Seit den 1970er Jahren gerieten in der Literaturwissenschaft die Versuche, die Vielfalt literaturgeschichtlicher Materialien entlang nationaler Historiographien zu ordnen, in die Kritik. Aus Sicht literaturtheoretischer Positionen wie des Poststrukturalismus war das Unternehmen ‚Literaturgeschichte‘ denn auch gänzlich zur Disposition gestellt. Der deutsch-amerikanische Literaturwissenschaftler Hans Ulrich Gumbrecht (2008) hat angesichts einer prinzipiellen Infragestellung der alteuropäischen Auffassung ‚historischer Zeit‘ vor einigen Jahren ernüchtert gefragt, ob es überhaupt noch Sinn ergebe, Literaturgeschichten zu schreiben − und an Schulen sowie Universitäten zu unterrichten (vgl. auch Buschmeier/Erhart/Kauffmann 2014, 1-7). Und in der Tat scheint es heute kaum mehr möglich, in einer literaturgeschichtlichen Darstellung die Breite der literaturhistorischen Überlieferung in ihren gesellschaftlichen, soziopolitischen und kulturellen Kontexten in Beziehung zu setzen, mit dem Versuch, die Bedeutsamkeit und das Wirkungspotential einzelner Texte oder Autor:innen zu vermitteln.
Wozu also noch Literaturgeschichte? Wozu noch eine aufwendige digitale literaturgeschichtliche Lernumgebung produzieren, wenn sich die Literaturgeschichte doch entweder theoretisch naiv stellen muss oder in die archivalische Dokumentation zerfällt, die aus enzyklopädisch strukturierten Datenbanken immer nur ein partielles ‚Retrieval‘ erleben kann?
Bevor wir uns dieser Frage mit Blick auf unsere Kursumgebung zuwenden, sei zuvor noch einmal daran erinnert, welche Funktionen und Leistungen der Literaturgeschichte ihren einst so prominenten Platz gesichert haben.
Die Kritik am nationalen Projekt der Literaturgeschichte hat zugleich das Bewusstsein dafür geschärft, dass Literaturgeschichten (wie andere historiographische Darstellungen oft auch) eine pragmatische Gattung sind, d. h. mit ihr werden jeweils bestimmte Ziele verfolgt − etwa die Entstehung eines deutschen Nationalstaates zu unterstützen.

################

▶ _Aufgaben_
1 – Welcher Literaturwissenschaftler hat laut dem Lesetext gefragt, ob es überhaupt noch Sinn ergebe, Literaturgeschichten zu schreiben?
2 – Geben Sie den Abschnitt des Lesetextes wörtlich aus, der mit den Worten „Bevor wir uns“ einsetzt und mit „Nationalstaates zu unterstützen.“ schließt.
Für die Bearbeitung ist das Material ohne Belang.

(Daten zur Verfolgung von Punktkorrespondenzen)

################

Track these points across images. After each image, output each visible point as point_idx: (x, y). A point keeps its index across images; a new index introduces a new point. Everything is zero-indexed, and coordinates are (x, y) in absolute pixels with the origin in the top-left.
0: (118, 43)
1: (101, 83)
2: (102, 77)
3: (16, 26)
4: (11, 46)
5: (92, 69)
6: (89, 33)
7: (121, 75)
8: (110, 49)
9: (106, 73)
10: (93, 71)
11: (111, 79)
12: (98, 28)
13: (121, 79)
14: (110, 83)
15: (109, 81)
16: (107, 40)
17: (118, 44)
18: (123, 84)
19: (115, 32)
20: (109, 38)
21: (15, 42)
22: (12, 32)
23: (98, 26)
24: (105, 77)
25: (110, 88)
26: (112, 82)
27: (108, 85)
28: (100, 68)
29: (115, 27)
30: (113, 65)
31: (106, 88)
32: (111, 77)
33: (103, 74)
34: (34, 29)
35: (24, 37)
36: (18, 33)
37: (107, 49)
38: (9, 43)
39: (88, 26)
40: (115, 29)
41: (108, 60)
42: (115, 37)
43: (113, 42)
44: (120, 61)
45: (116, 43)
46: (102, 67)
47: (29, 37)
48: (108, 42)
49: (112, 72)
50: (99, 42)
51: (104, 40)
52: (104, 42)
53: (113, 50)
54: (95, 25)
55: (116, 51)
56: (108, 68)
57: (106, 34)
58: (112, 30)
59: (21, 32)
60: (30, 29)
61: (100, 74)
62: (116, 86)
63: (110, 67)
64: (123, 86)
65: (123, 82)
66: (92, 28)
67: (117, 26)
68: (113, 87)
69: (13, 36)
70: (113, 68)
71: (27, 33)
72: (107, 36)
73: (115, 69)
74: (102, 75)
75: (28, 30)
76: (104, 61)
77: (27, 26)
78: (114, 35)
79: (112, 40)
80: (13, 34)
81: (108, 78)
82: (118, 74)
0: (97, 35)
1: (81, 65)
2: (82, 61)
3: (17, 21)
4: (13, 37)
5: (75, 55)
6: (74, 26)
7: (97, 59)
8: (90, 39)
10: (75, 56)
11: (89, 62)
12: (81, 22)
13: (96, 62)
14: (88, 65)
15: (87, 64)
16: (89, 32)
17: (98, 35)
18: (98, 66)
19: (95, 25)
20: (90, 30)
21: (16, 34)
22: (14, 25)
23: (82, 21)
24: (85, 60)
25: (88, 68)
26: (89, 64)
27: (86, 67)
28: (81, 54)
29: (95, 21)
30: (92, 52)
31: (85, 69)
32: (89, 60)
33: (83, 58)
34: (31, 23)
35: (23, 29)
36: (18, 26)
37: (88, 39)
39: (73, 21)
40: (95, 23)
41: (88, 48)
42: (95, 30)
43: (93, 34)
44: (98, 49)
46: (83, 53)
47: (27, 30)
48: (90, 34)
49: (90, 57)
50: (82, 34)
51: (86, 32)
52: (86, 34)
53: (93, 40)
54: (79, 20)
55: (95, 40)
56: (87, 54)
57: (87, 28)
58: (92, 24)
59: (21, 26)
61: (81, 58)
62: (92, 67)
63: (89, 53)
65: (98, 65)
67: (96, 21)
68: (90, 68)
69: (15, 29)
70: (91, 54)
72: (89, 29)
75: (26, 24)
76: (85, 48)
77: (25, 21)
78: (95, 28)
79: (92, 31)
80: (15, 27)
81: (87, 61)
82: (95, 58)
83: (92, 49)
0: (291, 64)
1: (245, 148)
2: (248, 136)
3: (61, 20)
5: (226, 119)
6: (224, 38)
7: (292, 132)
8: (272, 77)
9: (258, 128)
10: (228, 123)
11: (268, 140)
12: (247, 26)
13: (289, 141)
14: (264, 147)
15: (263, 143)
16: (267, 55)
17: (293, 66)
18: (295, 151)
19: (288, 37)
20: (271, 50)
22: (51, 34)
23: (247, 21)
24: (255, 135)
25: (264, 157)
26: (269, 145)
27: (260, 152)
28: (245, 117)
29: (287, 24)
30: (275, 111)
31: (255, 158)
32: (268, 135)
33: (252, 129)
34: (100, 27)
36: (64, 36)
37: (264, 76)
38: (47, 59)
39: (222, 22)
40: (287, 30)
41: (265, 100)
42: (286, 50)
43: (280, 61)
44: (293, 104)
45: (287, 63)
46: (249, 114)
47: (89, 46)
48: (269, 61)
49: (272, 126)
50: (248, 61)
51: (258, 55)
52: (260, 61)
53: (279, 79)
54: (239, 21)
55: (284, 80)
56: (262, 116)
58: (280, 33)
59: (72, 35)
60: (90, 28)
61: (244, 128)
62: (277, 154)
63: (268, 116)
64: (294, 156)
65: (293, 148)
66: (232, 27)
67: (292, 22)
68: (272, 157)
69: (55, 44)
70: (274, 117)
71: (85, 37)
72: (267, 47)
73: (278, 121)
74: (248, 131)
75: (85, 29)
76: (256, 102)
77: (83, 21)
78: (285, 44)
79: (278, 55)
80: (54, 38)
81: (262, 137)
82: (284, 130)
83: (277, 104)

################

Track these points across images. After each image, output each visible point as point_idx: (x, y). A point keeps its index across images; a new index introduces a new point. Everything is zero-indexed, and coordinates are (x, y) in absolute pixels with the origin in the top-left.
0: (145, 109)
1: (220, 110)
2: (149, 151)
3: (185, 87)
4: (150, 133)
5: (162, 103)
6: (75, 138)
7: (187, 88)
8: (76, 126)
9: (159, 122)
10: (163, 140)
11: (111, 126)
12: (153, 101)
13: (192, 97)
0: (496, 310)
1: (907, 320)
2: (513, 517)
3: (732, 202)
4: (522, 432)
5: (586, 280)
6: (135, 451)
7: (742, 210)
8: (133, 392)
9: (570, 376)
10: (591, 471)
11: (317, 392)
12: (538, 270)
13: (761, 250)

################

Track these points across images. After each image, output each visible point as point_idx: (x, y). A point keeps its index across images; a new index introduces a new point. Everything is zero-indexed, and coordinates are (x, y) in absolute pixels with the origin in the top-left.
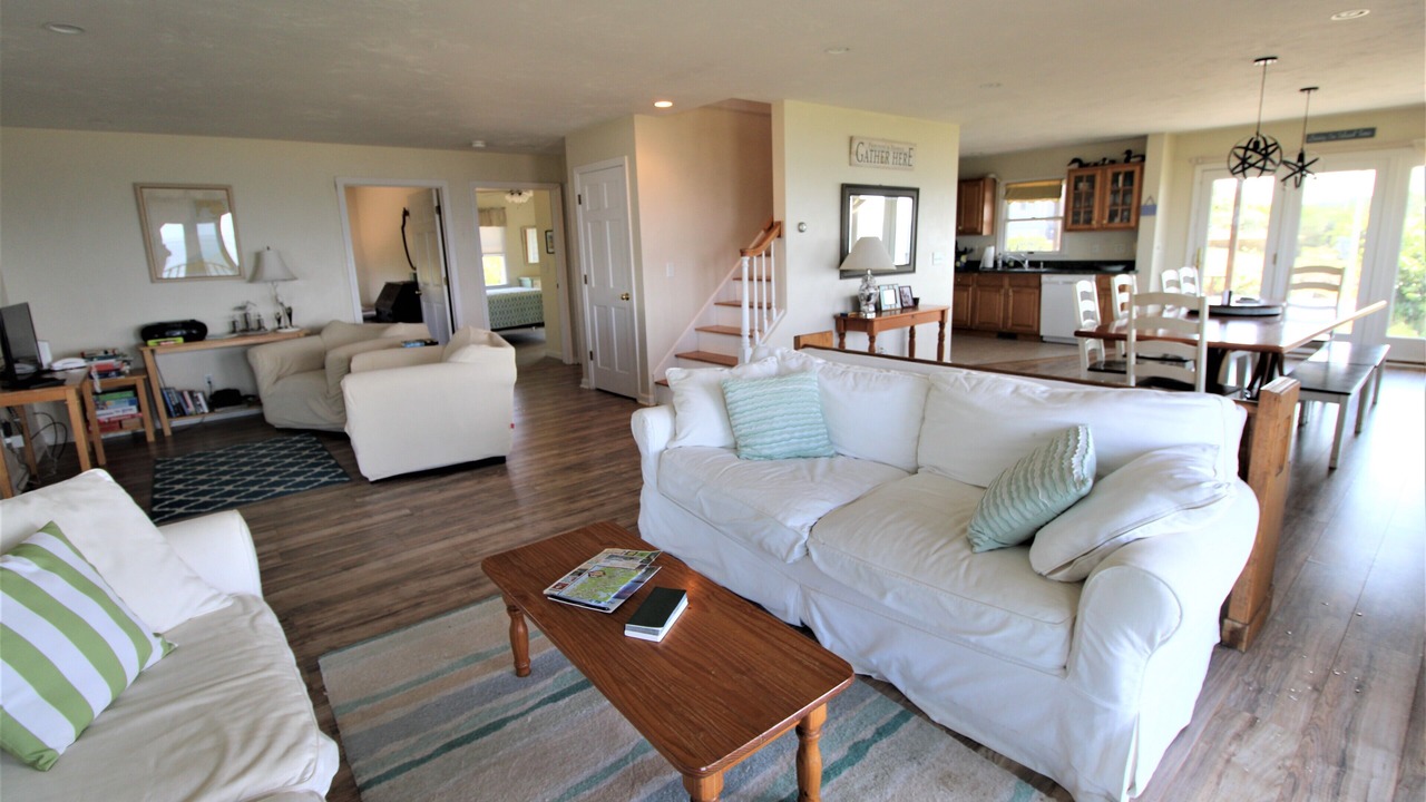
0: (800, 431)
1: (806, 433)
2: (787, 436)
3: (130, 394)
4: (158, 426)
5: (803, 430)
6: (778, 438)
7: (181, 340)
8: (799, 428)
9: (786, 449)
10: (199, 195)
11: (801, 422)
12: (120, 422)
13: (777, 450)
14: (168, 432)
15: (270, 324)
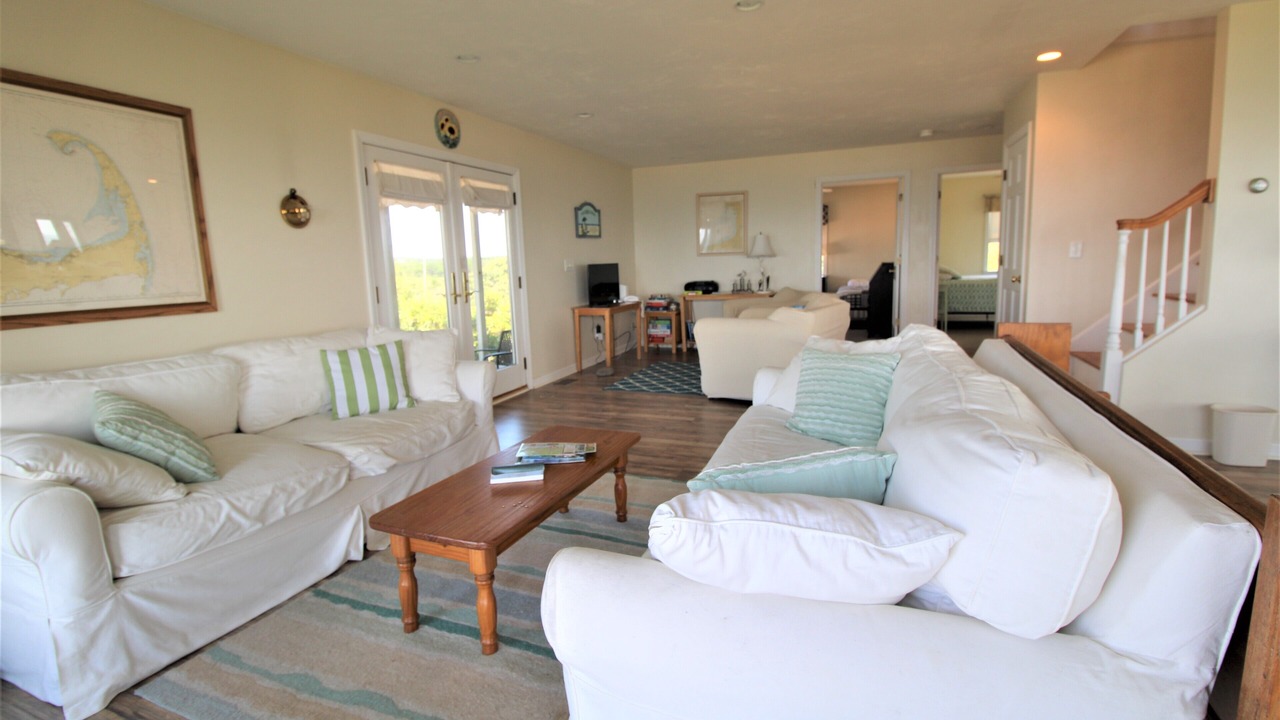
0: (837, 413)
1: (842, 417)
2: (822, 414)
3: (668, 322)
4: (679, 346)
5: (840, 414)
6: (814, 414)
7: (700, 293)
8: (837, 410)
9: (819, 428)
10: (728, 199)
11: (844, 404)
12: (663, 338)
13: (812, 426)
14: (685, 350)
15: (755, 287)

################

▶ _Lösungen_
1 – Hans Ulrich Gumbrecht.

2 –
Bevor wir uns dieser Frage mit Blick auf unsere Kursumgebung zuwenden, sei zuvor noch einmal daran erinnert, welche Funktionen und Leistungen der Literaturgeschichte ihren einst so prominenten Platz gesichert haben.
Die Kritik am nationalen Projekt der Literaturgeschichte hat zugleich das Bewusstsein dafür geschärft, dass Literaturgeschichten (wie andere historiographische Darstellungen oft auch) eine pragmatische Gattung sind, d. h. mit ihr werden jeweils bestimmte Ziele verfolgt − etwa die Entstehung eines deutschen Nationalstaates zu unterstützen.